As stocks rally in 2023, investors can't stop thinking about 2021

The year is 2023. But hindsight is still 2021 on Wall Street.

For an industry known to be forward-looking, investors are still trying to make sense of the last two years.

In 2021, easy money policies and post-pandemic stimulus ushered in the "meme stock" era and investor enthusiasm for anything tech-related and growing fast. Bonus points were awarded if the company didn't make any money as a bubble broke out that year.

Then in 2022, much of this mania came crashing down as the Federal Reserve raised interest rates aggressively in an effort to slow inflation.

"It’s not higher interest rates that are the problem — it's the transition from stupid, free, incredibly ridiculous money at zero cost to something more normal," Rich Handler, CEO of investment bank Jefferies, said during an interview at the iConnections Global Alts conference in Miami, Florida last week.

But in the new year has emerged a new market. And a new market that looks a bit like what we witnessed two years ago.

The Nasdaq has soared 15% to start 2023, spurred higher by rallies in some of the biggest losers of last year like Tesla (TSLA) and Coinbase (COIN). Even beleaguered, left-for-dead names like Carvana (CVNA) have been on a tear.

"Every time the so-called 'meme stocks' — the garbage — have taken off, that's been the end of the rally, not the beginning of the rally," short seller Jim Chanos said during a panel discussion.

Across dozens of panels and on-stage discussions at the event, the excesses of 2021 and the consequences investors continue to face as a result served as a dominant theme.

Jefferies Group Chief Executive Richard Handler speaks at the iConnections Global Alts 2023 investment conference in Miami Beach, Florida on January 31, 2023.
Jefferies Group Chief Executive Richard Handler speaks at the iConnections Global Alts 2023 investment conference in Miami Beach, Florida on January 31, 2023. (Alexandra Semenova)

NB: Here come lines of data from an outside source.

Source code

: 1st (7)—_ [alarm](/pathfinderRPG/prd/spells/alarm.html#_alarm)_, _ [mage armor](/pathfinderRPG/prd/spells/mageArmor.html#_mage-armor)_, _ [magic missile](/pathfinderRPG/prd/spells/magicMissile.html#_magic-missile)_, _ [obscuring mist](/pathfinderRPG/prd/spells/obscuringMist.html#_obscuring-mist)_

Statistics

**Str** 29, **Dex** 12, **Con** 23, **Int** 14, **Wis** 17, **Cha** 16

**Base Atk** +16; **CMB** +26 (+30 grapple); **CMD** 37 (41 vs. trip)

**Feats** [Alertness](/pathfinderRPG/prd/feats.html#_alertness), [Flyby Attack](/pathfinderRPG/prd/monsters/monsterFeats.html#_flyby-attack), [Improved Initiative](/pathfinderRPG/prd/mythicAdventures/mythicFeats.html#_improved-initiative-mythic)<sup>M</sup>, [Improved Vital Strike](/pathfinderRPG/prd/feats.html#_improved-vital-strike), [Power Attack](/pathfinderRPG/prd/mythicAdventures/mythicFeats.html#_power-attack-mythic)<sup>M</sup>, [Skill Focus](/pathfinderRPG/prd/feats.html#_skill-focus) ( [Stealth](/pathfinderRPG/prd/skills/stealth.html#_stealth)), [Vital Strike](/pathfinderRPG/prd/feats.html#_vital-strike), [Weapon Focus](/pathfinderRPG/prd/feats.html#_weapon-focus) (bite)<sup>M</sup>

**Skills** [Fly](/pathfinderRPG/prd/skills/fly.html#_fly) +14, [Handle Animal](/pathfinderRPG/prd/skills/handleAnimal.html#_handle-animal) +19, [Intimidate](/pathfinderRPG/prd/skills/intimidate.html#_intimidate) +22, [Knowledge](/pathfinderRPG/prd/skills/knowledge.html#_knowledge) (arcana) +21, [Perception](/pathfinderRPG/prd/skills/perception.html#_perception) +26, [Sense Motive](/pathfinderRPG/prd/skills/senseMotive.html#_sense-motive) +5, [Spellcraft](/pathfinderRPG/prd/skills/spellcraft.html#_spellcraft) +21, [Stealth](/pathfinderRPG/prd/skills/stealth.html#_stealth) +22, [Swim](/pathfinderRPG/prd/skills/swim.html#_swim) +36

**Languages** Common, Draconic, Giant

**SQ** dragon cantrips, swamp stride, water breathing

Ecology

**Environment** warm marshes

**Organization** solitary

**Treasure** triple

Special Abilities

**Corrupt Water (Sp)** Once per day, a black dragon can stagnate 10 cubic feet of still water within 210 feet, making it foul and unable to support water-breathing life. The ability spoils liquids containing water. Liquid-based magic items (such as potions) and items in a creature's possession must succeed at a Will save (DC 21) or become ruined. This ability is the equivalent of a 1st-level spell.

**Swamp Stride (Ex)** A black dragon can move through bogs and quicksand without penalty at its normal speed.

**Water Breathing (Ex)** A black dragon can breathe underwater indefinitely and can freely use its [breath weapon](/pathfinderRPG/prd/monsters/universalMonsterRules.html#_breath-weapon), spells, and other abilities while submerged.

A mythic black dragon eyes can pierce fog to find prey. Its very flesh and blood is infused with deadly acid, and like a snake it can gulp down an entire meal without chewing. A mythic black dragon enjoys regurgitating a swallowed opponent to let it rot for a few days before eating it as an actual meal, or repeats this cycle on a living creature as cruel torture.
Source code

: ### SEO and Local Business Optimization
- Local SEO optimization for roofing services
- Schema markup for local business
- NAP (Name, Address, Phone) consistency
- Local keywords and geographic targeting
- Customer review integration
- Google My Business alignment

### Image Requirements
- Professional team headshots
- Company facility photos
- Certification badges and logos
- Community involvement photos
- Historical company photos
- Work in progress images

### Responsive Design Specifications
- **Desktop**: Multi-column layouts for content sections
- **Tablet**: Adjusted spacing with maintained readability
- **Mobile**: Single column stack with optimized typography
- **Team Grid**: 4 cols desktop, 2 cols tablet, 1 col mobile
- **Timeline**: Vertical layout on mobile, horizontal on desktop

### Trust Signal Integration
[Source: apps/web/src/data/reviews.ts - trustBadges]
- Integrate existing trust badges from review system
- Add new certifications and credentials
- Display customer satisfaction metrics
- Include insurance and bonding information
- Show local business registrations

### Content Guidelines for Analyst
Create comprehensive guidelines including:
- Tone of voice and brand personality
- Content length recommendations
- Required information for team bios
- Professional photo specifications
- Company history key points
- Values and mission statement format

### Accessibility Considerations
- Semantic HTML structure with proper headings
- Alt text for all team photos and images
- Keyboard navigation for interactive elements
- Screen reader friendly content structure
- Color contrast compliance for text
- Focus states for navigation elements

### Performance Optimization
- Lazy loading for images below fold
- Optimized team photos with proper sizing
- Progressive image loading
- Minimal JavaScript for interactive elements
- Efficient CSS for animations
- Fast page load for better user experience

Social Capital founder Chamath Palihapitiya, known for sponsoring a wave of SPACs — or special purpose acquisition companies — that brought speculative tech companies to the public market, is now calling the era of low interest rates a mistake.

As the market waned last year, two of the six blank-check companies Palihapitiya launched were liquidated and the others that went public are trading well below their listing price.

"In the industry we are in, there are a couple of dirty little secrets, or the dirty soft underbelly," Palihapitiya said, referring to the technology sector, in an on-stage interview Wednesday at the Fontainbleau Hotel. "One of them is that only 10% of all firms in our asset class actually generate real returns, which means 90% are basically floundering around burning money."

"There's this dance that this industry has been able to play because interest rates have been at zero, so as investors, the asset class I think is very challenged in order to generate real returns now," Palihapitiya added.

"The companies that we funded as a result of all this excess capital have been more poorly run than otherwise, and so we need to course correct. We need these rates to be sustained for five, six, seven years frankly, hopefully, in order to really flush it through the system."

While many recollect the mistakes of the post-pandemic market, however, it's unclear whether lessons have been learned just yet.

The Federal Reserve has now raised interest rates eight times since March 2022, bringing the federal funds rate to 4.50% from near-zero levels. Federal Reserve officials keep asserting rates will go higher, and likely above 5%.

But markets have seemed to ignore them — even pricing in cuts by the end of the year — and the start of 2023 continues to see many of 2021's themes, even as some investors say they're behind us.

"The market just does not want to believe that the Fed is going to continue to be hawkish and remain hawkish, and we have multiple price cuts baked into the cake here by the end of the year," SEI chief investment officer Jim Smigiel said in a recent note. "We would probably call this a junk rally: there’s too much disconnect between what's happening with monetary policy and what the market's interpretation of that is right now."

Morgan Stanley's top stock strategist, Mike Wilson, said during a panel last week recent gains across the stock market are merely an outcome of the January Effect — a seasonal anomaly that sees stocks rise in the first month of the year following a year-end sell-off for tax purposes.

With expectations for corporate earnings growth to turn negative, Wilson sees the S&P 500 falling as low as 3,200 this year, even if a recession doesn’t play out. On Friday, the index closed at 4,136.

The way Jefferies chief market strategist David Zervos sees it, the Fed is giving investors "tough love," he said during a panel discussion.

"For the long-term equity investor, this Fed is doing exactly what you want."